Provided data Block Start

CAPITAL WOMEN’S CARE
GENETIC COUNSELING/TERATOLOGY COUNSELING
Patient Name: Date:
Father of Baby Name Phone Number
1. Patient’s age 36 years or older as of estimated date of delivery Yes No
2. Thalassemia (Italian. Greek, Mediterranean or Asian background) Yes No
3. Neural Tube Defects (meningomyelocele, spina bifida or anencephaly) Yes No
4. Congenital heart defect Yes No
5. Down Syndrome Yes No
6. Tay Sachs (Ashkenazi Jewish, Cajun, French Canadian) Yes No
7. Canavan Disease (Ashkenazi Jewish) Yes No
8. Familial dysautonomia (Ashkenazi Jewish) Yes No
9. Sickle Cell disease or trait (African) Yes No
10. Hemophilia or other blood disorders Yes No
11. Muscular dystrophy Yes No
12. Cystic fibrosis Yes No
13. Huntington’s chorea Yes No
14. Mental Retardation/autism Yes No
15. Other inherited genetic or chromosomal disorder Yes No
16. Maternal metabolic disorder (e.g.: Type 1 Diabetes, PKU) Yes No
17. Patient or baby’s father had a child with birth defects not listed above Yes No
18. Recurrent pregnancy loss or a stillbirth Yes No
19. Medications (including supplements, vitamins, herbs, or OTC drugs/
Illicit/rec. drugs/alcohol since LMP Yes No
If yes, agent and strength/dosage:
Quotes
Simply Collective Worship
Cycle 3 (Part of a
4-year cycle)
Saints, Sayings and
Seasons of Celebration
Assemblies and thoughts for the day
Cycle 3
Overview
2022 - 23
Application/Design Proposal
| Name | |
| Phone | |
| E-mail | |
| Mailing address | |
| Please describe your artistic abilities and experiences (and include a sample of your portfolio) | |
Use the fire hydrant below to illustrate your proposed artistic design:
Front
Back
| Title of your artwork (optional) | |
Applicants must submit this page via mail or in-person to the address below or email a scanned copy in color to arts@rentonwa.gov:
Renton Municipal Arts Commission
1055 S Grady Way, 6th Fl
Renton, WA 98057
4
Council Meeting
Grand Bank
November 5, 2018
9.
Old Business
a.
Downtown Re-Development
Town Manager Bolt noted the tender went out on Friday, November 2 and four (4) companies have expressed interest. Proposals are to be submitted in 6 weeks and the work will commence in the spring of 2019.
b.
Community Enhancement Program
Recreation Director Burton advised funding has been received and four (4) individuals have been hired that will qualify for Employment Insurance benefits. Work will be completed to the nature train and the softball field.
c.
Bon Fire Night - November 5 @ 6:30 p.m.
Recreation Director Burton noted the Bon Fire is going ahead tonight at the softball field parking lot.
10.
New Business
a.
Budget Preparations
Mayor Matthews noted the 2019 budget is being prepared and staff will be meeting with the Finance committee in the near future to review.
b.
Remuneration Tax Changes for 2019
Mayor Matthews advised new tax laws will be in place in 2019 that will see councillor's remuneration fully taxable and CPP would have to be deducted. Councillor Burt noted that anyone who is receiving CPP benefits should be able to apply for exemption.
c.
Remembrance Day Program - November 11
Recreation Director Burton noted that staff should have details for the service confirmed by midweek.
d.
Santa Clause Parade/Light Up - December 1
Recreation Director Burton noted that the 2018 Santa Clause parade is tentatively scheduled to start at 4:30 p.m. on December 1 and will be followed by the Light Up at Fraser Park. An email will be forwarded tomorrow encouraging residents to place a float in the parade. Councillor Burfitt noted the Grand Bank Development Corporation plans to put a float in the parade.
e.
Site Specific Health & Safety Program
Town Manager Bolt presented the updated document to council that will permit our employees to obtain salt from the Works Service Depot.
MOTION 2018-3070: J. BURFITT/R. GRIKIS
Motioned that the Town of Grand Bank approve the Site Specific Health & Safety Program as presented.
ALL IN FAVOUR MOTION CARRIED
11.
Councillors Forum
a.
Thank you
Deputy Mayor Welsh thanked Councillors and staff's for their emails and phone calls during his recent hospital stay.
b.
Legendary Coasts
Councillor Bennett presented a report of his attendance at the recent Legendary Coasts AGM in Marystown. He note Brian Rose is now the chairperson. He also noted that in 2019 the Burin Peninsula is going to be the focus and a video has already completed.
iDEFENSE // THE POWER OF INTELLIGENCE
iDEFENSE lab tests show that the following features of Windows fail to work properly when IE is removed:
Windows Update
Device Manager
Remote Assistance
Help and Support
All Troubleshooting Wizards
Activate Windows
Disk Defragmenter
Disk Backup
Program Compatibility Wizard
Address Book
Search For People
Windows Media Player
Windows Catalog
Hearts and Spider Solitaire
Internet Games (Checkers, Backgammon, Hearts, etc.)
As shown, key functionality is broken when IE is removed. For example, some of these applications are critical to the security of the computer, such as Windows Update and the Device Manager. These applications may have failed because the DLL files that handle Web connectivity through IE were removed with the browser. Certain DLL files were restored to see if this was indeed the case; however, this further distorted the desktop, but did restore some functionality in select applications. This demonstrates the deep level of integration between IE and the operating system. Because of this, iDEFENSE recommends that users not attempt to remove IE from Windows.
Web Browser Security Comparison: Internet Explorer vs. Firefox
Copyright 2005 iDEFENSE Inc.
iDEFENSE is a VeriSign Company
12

Provided data Block End

Work order: Pick out each line above that includes "Jewish" and show it.

The answer:
6. Tay Sachs (Ashkenazi Jewish, Cajun, French Canadian) Yes No
7. Canavan Disease (Ashkenazi Jewish) Yes No
8. Familial dysautonomia (Ashkenazi Jewish) Yes No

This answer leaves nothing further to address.